Given the current political situation, which is turning this once-great country into a joke in the eyes of the rest of the world, my first reaction is not to bother to vote for my usual preference. I would still visit the polling station, but having no intention of spoiling my ballot paper I would prefer an extra selection box to be added to the ballot paper stating “ none of the above”. I have a feeling that it could be well used, as the old order of political preference is now fatally flawed.

B Newman, Westlea

Big fashionable lie

Once again Des Morgan repeats a fashionable Brexit lie. In his reply to my letter about his fashionable explanation that the proposed Honda closure is nothing to do with Brexit, he repeats the mantra that the 2016 EU referendum was the ‘largest democratic exercise’ in UK history, with the ‘largest turnout and the greatest number of votes ever cast in the UK’.
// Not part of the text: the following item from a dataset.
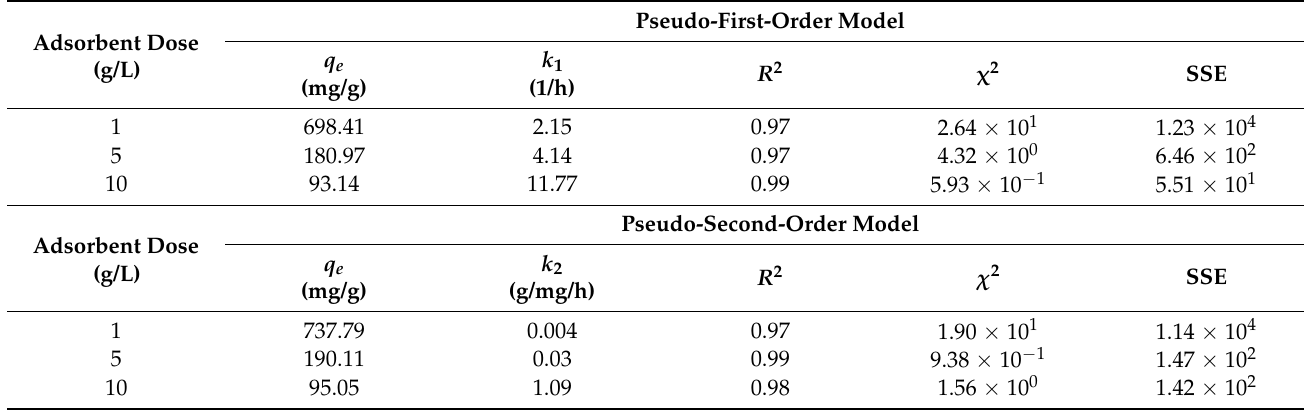
Table 4. Kinetic model parameters obtained from model fitting to experimental data.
This is simply not true. In the1992 election when John Major was elected there were 36,732 more votes cast than in the 2016 referendum.

The 2016 referendum didn’t even get the greatest turnout per head of population either. Every UK election between 1950 and 1992 except the 1970 election drew a greater turnout of voters proportionately.

So another Brexit lie bites the dust. Yet this constantly repeated article of faith is bandied around as gospel in the media, TV and even in parliament without challenge. When May stated it in parliament on November 15 and the government stated it in their white paper in July 2018 they must have known it was a lie. Yet no one challenged this lie in parliament.

They do say if you’re going to tell a lie and be believed, make it a big one. Take the lie on the side of the big red bus; a recent survey revealed 42 per cent of those questioned still believe it, even after three years of debunking! Seventy million Turks on the way to Britain through EU free movement? Turkey applied to join the EU 30 years ago. Its standards of democracy and social progress are still decades away from qualifying for EU membership standards. Yet that scare story was believed. What’s the point of telling the truth when the lie is so much more fashionable?

Steve Rouse, Wroughton

Support for car ban

I read your report that Wiltshire Council will ban cars on the Ridgeway between Overton and Hackpen Hills during the coming summer.

Having taken advantage of the glorious weather in late March I can vouch for the fact that a lengthy section of the Ridgeway in this area is extremely difficult to negotiate on foot. The rutting is very deep and one is constantly having to hop from one side to another to make progress.

It is my contention that all powered vehicles should be permanently banned from the Ridgeway. The only exceptions would be disabled and farm vehicles - the latter should be required to obtain a licence from the local authority charged at a rate commensurate with the cost of upkeep incurred by the local council.

Only by banning powered vehicles (cars and motorbikes) will we be able to protect this key part of our national heritage.